━━━━━ DATASET CONTENT
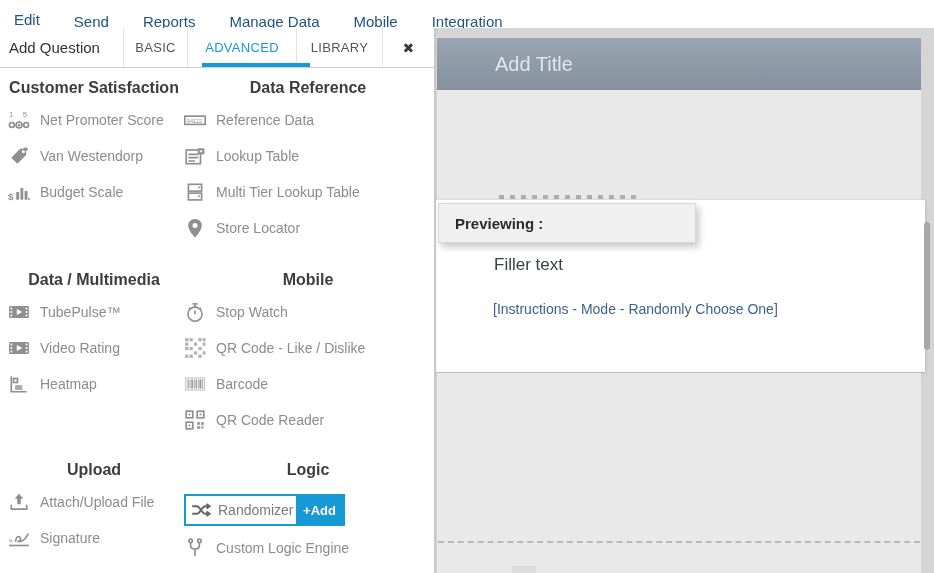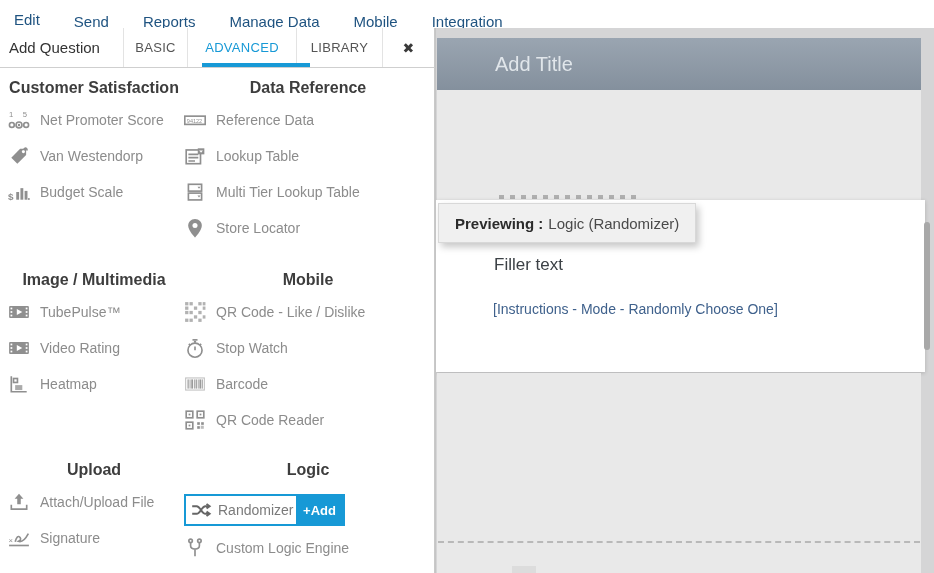"Logic (Randomizer)" span.tt-value { html: <span>Logic (Randomizer)</span> -> none }
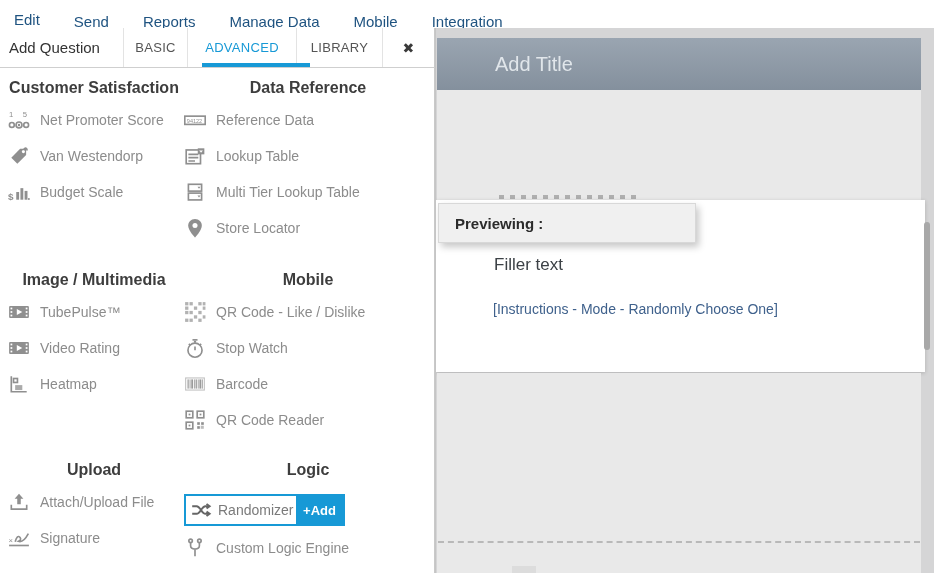"Image / Multimedia" h3 { text: Image -> Data }
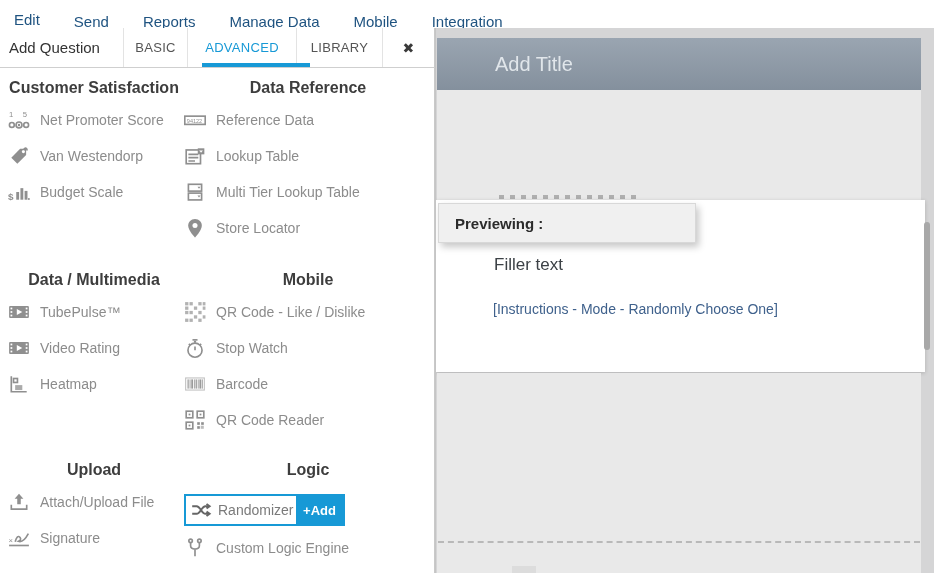"QR Code - Like /" div.q-item { order: before "Stop Watch" -> after "Stop Watch" }
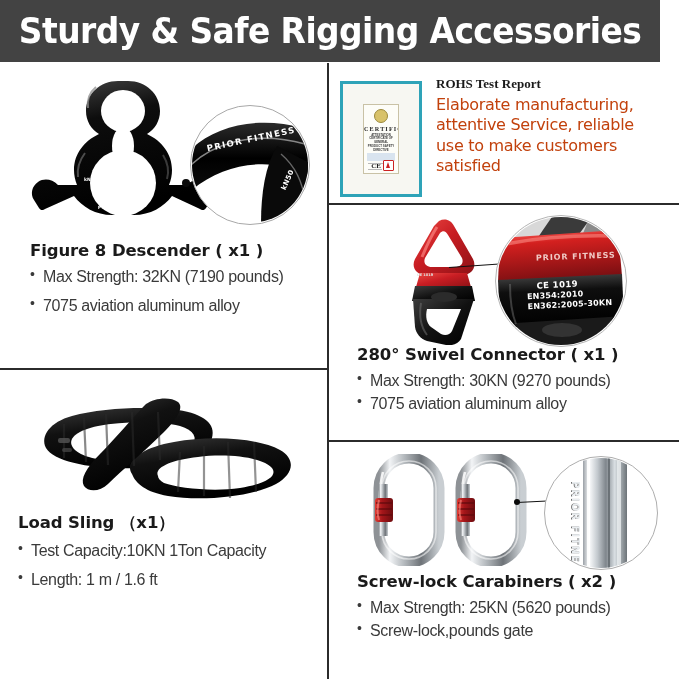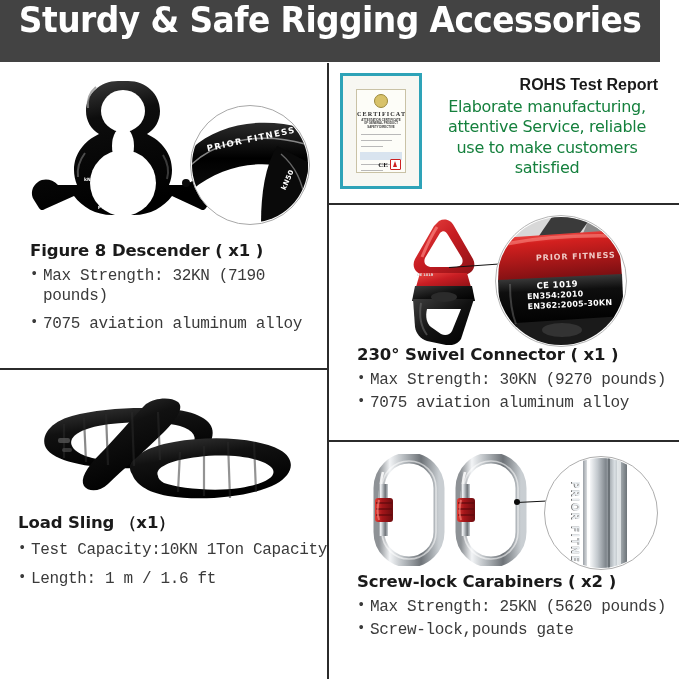"Sturdy & Safe Rigging Accessories" .header-bar { align-items: none -> center }
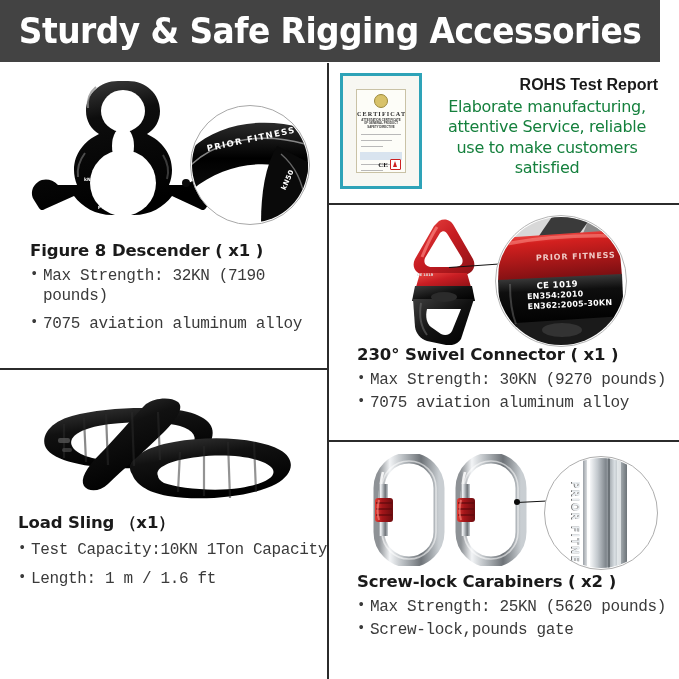"ROHS Test Report" .rohs-title { font-family: Liberation Sans, sans-serif -> Liberation Serif, serif; font-size: 16px -> 13px; text-align: right -> left }
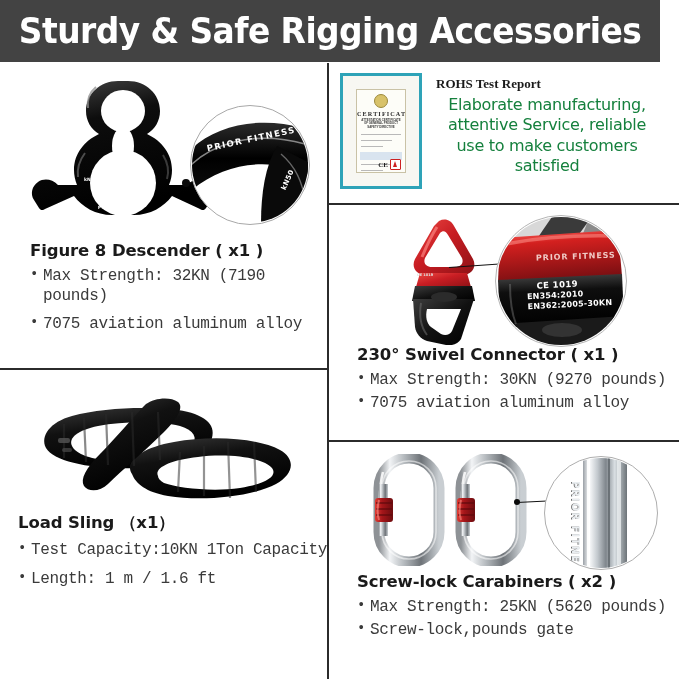"Elaborate manufacturing, attentive" .rohs-body { color: #15803d -> #c2410c; text-align: center -> none }
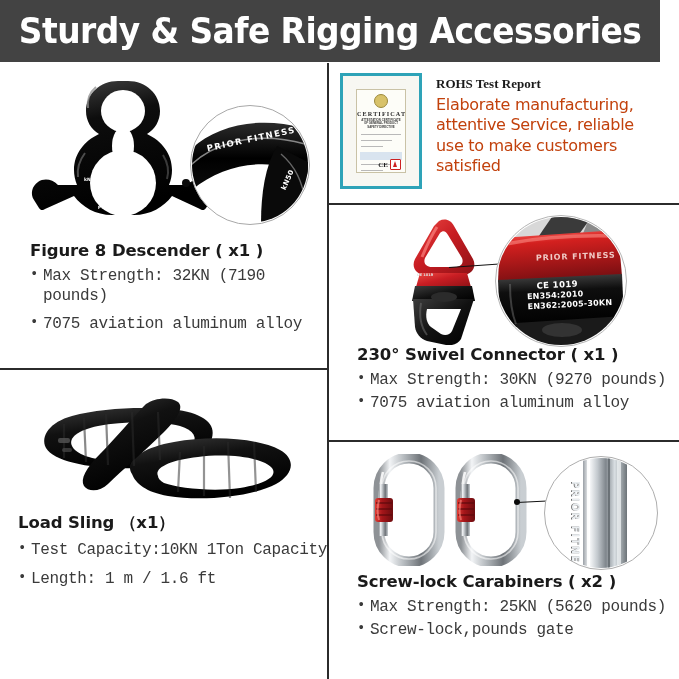"CE" .cert-frame { margin-top: none -> 8px; padding: 13px -> 20px }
━━━━━━━━━━
[TASK REQUIREMENTS] Every line of the listing should be repeated exactly; no picture should appear.

[YOUR SOLUTION]
"Logic (Randomizer)" span.tt-value { html: <span>Logic (Randomizer)</span> -> none }
"Image / Multimedia" h3 { text: Image -> Data }
"QR Code - Like /" div.q-item { order: before "Stop Watch" -> after "Stop Watch" }
"Sturdy & Safe Rigging Accessories" .header-bar { align-items: none -> center }
"ROHS Test Report" .rohs-title { font-family: Liberation Sans, sans-serif -> Liberation Serif, serif; font-size: 16px -> 13px; text-align: right -> left }
"Elaborate manufacturing, attentive" .rohs-body { color: #15803d -> #c2410c; text-align: center -> none }
"CE" .cert-frame { margin-top: none -> 8px; padding: 13px -> 20px }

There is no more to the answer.